## WHAT IS ASKED
Copy out all of these lines, changing each "dist" to "distance" and leaving everything else the same.

Data entries
☆ ☆ ☆ ☆ ☆ ☆ ☆

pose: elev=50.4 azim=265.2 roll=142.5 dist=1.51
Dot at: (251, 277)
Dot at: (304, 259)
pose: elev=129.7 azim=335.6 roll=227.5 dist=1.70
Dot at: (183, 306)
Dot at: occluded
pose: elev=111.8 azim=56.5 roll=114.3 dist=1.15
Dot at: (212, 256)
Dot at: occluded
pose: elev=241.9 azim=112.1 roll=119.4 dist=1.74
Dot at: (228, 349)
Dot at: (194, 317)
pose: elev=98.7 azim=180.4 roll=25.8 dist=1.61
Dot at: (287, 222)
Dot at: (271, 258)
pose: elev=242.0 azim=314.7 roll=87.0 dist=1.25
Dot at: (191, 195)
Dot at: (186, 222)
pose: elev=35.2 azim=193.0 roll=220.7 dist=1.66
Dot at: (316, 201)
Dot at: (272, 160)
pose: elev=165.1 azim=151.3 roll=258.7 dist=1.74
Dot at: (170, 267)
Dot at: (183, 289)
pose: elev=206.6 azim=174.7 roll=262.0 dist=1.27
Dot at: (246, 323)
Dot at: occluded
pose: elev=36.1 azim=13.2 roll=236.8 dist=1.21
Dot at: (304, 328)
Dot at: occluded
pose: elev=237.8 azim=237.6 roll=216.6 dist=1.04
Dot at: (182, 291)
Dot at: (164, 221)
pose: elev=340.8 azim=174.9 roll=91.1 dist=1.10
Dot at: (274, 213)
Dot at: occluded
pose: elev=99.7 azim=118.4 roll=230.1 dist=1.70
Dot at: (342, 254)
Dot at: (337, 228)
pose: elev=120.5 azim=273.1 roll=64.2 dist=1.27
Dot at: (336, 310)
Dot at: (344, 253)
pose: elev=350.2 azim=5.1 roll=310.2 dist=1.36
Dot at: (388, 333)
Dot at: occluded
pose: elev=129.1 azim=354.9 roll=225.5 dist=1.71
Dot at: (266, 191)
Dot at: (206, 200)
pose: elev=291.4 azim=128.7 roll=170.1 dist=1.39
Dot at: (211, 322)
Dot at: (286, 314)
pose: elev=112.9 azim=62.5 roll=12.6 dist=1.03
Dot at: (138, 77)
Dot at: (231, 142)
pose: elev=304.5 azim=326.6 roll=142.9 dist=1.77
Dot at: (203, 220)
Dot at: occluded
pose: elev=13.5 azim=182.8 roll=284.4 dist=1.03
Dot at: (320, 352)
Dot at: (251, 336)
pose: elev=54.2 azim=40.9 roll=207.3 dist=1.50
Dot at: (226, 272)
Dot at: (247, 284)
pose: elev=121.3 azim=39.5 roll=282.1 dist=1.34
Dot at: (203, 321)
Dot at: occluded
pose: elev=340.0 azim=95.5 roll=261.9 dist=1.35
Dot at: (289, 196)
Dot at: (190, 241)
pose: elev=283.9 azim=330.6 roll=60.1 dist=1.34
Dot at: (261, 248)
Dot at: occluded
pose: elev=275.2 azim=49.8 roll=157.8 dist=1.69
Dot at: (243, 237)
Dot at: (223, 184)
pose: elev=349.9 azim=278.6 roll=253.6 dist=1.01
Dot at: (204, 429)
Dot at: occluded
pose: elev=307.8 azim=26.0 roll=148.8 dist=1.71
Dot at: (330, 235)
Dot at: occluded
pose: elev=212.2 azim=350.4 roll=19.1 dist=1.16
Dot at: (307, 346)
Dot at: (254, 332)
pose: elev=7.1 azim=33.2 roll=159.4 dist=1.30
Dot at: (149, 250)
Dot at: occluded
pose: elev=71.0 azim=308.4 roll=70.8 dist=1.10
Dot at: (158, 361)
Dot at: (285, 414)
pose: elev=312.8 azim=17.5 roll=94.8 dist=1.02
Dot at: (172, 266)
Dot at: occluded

☆ ☆ ☆ ☆ ☆ ☆ ☆

## THE ANSWER
pose: elev=50.4 azim=265.2 roll=142.5 distance=1.51
Dot at: (251, 277)
Dot at: (304, 259)
pose: elev=129.7 azim=335.6 roll=227.5 distance=1.70
Dot at: (183, 306)
Dot at: occluded
pose: elev=111.8 azim=56.5 roll=114.3 distance=1.15
Dot at: (212, 256)
Dot at: occluded
pose: elev=241.9 azim=112.1 roll=119.4 distance=1.74
Dot at: (228, 349)
Dot at: (194, 317)
pose: elev=98.7 azim=180.4 roll=25.8 distance=1.61
Dot at: (287, 222)
Dot at: (271, 258)
pose: elev=242.0 azim=314.7 roll=87.0 distance=1.25
Dot at: (191, 195)
Dot at: (186, 222)
pose: elev=35.2 azim=193.0 roll=220.7 distance=1.66
Dot at: (316, 201)
Dot at: (272, 160)
pose: elev=165.1 azim=151.3 roll=258.7 distance=1.74
Dot at: (170, 267)
Dot at: (183, 289)
pose: elev=206.6 azim=174.7 roll=262.0 distance=1.27
Dot at: (246, 323)
Dot at: occluded
pose: elev=36.1 azim=13.2 roll=236.8 distance=1.21
Dot at: (304, 328)
Dot at: occluded
pose: elev=237.8 azim=237.6 roll=216.6 distance=1.04
Dot at: (182, 291)
Dot at: (164, 221)
pose: elev=340.8 azim=174.9 roll=91.1 distance=1.10
Dot at: (274, 213)
Dot at: occluded
pose: elev=99.7 azim=118.4 roll=230.1 distance=1.70
Dot at: (342, 254)
Dot at: (337, 228)
pose: elev=120.5 azim=273.1 roll=64.2 distance=1.27
Dot at: (336, 310)
Dot at: (344, 253)
pose: elev=350.2 azim=5.1 roll=310.2 distance=1.36
Dot at: (388, 333)
Dot at: occluded
pose: elev=129.1 azim=354.9 roll=225.5 distance=1.71
Dot at: (266, 191)
Dot at: (206, 200)
pose: elev=291.4 azim=128.7 roll=170.1 distance=1.39
Dot at: (211, 322)
Dot at: (286, 314)
pose: elev=112.9 azim=62.5 roll=12.6 distance=1.03
Dot at: (138, 77)
Dot at: (231, 142)
pose: elev=304.5 azim=326.6 roll=142.9 distance=1.77
Dot at: (203, 220)
Dot at: occluded
pose: elev=13.5 azim=182.8 roll=284.4 distance=1.03
Dot at: (320, 352)
Dot at: (251, 336)
pose: elev=54.2 azim=40.9 roll=207.3 distance=1.50
Dot at: (226, 272)
Dot at: (247, 284)
pose: elev=121.3 azim=39.5 roll=282.1 distance=1.34
Dot at: (203, 321)
Dot at: occluded
pose: elev=340.0 azim=95.5 roll=261.9 distance=1.35
Dot at: (289, 196)
Dot at: (190, 241)
pose: elev=283.9 azim=330.6 roll=60.1 distance=1.34
Dot at: (261, 248)
Dot at: occluded
pose: elev=275.2 azim=49.8 roll=157.8 distance=1.69
Dot at: (243, 237)
Dot at: (223, 184)
pose: elev=349.9 azim=278.6 roll=253.6 distance=1.01
Dot at: (204, 429)
Dot at: occluded
pose: elev=307.8 azim=26.0 roll=148.8 distance=1.71
Dot at: (330, 235)
Dot at: occluded
pose: elev=212.2 azim=350.4 roll=19.1 distance=1.16
Dot at: (307, 346)
Dot at: (254, 332)
pose: elev=7.1 azim=33.2 roll=159.4 distance=1.30
Dot at: (149, 250)
Dot at: occluded
pose: elev=71.0 azim=308.4 roll=70.8 distance=1.10
Dot at: (158, 361)
Dot at: (285, 414)
pose: elev=312.8 azim=17.5 roll=94.8 distance=1.02
Dot at: (172, 266)
Dot at: occluded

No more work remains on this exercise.